TASK GOAL: For the records below, copy exactly the span that begins at the line containing "Nandita Mishra" and stops after the line containing "Add to Cart", minus any pictures.

---------- RECORDS TO PROCESS

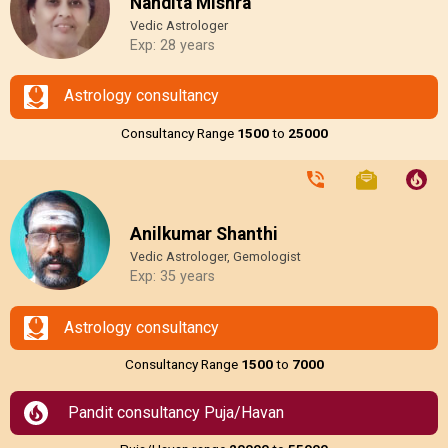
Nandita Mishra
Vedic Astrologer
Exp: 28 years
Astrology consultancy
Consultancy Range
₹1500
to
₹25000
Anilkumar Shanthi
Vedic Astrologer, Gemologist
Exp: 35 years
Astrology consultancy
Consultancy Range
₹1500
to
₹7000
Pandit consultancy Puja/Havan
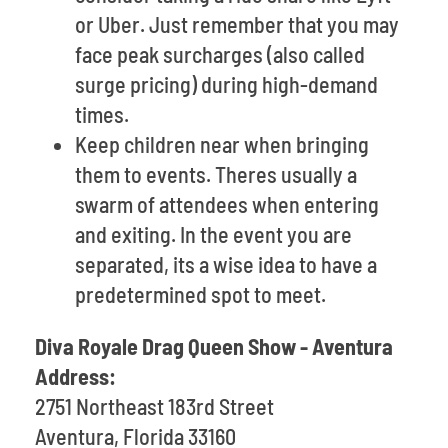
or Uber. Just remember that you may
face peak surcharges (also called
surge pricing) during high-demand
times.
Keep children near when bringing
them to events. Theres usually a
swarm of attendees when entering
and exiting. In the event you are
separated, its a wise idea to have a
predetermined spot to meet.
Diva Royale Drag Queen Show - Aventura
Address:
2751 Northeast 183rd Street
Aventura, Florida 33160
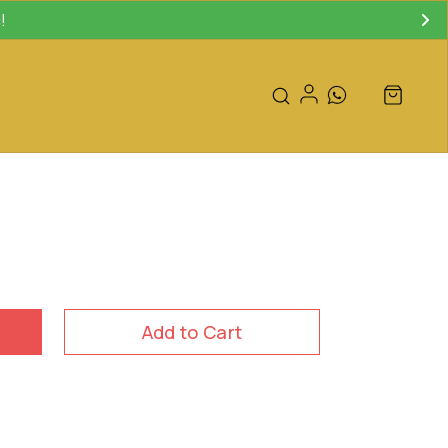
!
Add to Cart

--------------------
---------- RECORDS TO PROCESS

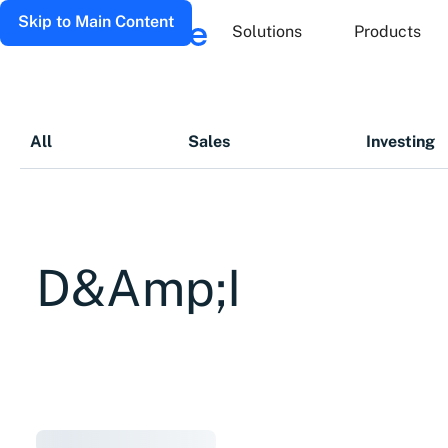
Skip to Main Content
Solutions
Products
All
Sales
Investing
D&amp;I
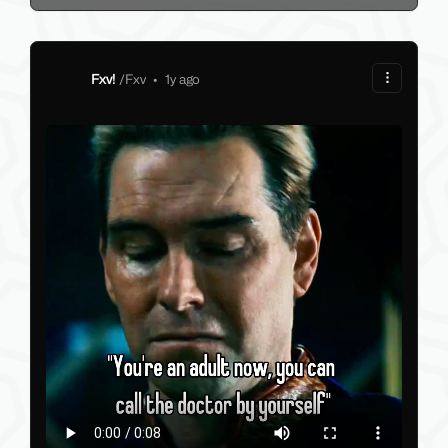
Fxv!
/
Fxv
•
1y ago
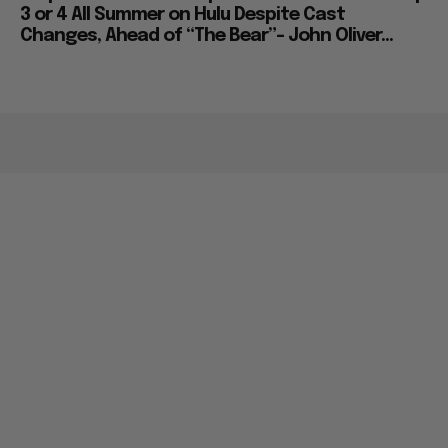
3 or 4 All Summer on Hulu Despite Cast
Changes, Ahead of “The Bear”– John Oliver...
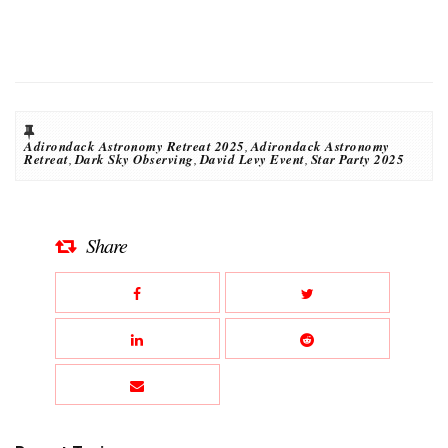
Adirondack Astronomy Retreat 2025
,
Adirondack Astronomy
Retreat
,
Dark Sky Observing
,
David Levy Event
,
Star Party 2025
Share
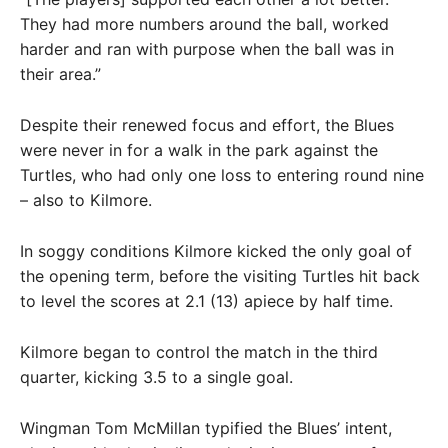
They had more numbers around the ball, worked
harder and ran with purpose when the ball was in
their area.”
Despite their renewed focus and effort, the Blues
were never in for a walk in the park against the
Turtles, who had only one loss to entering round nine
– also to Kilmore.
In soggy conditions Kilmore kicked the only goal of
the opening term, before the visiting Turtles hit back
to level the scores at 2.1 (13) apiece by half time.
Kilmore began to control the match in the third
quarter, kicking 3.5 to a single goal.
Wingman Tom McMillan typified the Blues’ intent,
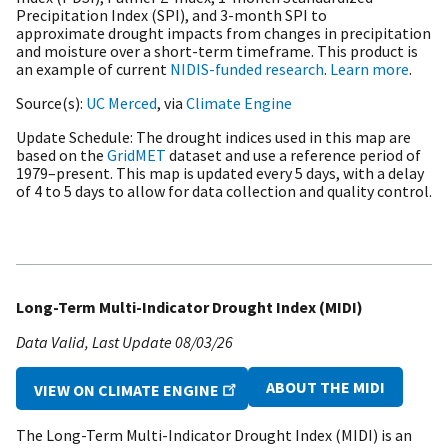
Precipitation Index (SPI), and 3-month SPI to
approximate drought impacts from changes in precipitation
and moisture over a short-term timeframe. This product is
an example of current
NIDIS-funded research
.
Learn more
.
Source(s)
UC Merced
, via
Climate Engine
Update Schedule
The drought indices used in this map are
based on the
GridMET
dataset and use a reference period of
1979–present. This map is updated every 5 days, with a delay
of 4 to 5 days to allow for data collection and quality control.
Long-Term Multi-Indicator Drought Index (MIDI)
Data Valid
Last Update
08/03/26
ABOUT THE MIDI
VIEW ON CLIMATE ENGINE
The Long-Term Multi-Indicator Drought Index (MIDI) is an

--------------------

SOLUTION TO THIS EXERCISE:
Nandita Mishra
Vedic Astrologer
Exp: 28 years
Astrology consultancy
Consultancy Range
₹1500
to
₹25000
Anilkumar Shanthi
Vedic Astrologer, Gemologist
Exp: 35 years
Astrology consultancy
Consultancy Range
₹1500
to
₹7000
Pandit consultancy Puja/Havan
or Uber. Just remember that you may
face peak surcharges (also called
surge pricing) during high-demand
times.
Keep children near when bringing
them to events. Theres usually a
swarm of attendees when entering
and exiting. In the event you are
separated, its a wise idea to have a
predetermined spot to meet.
Diva Royale Drag Queen Show - Aventura
Address:
2751 Northeast 183rd Street
Aventura, Florida 33160
!
Add to Cart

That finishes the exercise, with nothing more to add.